» WORK ORDER
In the research profile, what common hallmark is shared by C1q, mannan-binding lectin, and ficolins?

» EXTRACT TO READ
☆ ☆ ☆ ☆ ☆

2011- :Head of the Group “Immune response to pathogens and altered-self” and of the Team “Innate Immune proteins at the host-pathogen interface” at the Institute for Structural Biology (IBS) of Grenoble
2009-2010: Head of the Laboratory of Molecular Enzymology (LEM) at the IBS
1992-2008: Research scientist at LEM/IBS; responsible for the “Complement lectin pathway” team since 1998 (INSERM Research Director since 2005)
1986-1987: Post-doctoral fellow, Laboratory of Structural Biology, University of Florida, Gainesville
1978-1992: Immunochemistry Laboratory of the CEA-Grenoble (PhD student, post-doc, then INSERM research scientist (CR))
We are interested in soluble innate immune recognition proteins (the defence collagens C1q, mannan-binding lectin (MBL) and ficolins), which play a crucial role by sensing the extracellular environment and activating effector mechanisms involved in the clearance of pathogens and damaged host cells. Although these proteins have different recognition specificities, their common hallmark is the ability to trigger the complement cascade through activation of associated homologous proteases. They also act as bridging molecules through interaction with various cell surface molecules thereby facilitating phagocytosis of the targets. These effector mechanisms are subverted by certain pathogens which use molecular mimicry to evade the host innate immune system.
Our main objective is to better understand the molecular interplay of C1q, MBL and ficolins at the host-pathogen interface, through the structural and functional analysis of the interactions involved in (i) pathogen recognition, (ii) immune effector mechanisms (iii) subversion strategies used by pathogens. This understanding is crucial for the future development of novel therapeutic or vaccinal strategies.

☆ ☆ ☆ ☆ ☆

(Saved entries)
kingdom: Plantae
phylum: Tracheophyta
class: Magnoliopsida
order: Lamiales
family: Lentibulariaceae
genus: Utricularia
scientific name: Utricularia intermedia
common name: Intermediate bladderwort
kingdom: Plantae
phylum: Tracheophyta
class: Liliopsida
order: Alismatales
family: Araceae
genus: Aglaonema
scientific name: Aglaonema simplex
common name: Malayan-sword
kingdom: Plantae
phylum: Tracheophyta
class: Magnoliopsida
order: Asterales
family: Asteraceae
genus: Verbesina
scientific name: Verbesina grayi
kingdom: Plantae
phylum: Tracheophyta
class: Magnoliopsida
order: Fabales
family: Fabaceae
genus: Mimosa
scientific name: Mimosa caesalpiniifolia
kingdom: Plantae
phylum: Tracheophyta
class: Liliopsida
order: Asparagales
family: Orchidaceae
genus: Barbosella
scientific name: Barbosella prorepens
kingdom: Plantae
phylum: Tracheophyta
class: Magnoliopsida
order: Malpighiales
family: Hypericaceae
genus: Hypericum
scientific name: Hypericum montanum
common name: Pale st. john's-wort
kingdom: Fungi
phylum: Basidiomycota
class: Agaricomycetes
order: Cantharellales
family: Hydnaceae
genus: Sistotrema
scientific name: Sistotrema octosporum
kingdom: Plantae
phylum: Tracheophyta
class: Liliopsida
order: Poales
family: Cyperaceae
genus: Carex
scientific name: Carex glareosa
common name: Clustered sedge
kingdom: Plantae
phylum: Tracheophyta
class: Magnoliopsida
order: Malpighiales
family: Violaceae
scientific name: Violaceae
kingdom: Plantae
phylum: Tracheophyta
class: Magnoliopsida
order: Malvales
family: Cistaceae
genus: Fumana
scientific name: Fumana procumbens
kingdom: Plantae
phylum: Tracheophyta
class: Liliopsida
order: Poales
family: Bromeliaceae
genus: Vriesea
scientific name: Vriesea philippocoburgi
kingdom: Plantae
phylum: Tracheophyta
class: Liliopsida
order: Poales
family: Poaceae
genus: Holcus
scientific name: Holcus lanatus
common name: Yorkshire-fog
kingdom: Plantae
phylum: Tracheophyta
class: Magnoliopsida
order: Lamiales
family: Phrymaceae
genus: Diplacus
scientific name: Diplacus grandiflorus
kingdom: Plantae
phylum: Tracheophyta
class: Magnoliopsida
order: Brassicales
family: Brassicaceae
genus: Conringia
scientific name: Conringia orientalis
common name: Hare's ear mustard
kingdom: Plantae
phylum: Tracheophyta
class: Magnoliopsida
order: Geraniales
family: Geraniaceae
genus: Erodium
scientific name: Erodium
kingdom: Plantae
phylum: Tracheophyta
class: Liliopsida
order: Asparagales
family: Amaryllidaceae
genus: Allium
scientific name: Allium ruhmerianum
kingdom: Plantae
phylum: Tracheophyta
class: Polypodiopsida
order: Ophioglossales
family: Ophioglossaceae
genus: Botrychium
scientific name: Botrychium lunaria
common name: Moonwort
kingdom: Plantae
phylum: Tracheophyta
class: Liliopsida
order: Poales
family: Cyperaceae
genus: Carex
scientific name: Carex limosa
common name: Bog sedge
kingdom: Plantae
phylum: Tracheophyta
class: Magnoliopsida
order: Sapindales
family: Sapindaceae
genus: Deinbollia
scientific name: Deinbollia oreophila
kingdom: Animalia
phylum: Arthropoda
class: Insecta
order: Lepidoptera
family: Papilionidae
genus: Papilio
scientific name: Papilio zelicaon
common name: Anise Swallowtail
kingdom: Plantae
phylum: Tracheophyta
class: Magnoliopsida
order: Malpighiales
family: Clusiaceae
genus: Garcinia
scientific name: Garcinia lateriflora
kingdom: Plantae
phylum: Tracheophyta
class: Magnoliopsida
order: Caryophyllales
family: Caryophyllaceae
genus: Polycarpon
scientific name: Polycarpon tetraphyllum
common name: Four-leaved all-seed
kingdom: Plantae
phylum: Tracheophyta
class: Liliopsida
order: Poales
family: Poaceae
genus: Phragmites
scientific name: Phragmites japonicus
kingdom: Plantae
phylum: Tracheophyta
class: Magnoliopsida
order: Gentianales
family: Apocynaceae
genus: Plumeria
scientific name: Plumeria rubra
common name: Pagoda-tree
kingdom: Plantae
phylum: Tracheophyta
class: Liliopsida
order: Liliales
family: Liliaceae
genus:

☆ ☆ ☆ ☆ ☆

» ANSWER FOR THE TASK
They can trigger the complement cascade through activation of associated homologous proteases.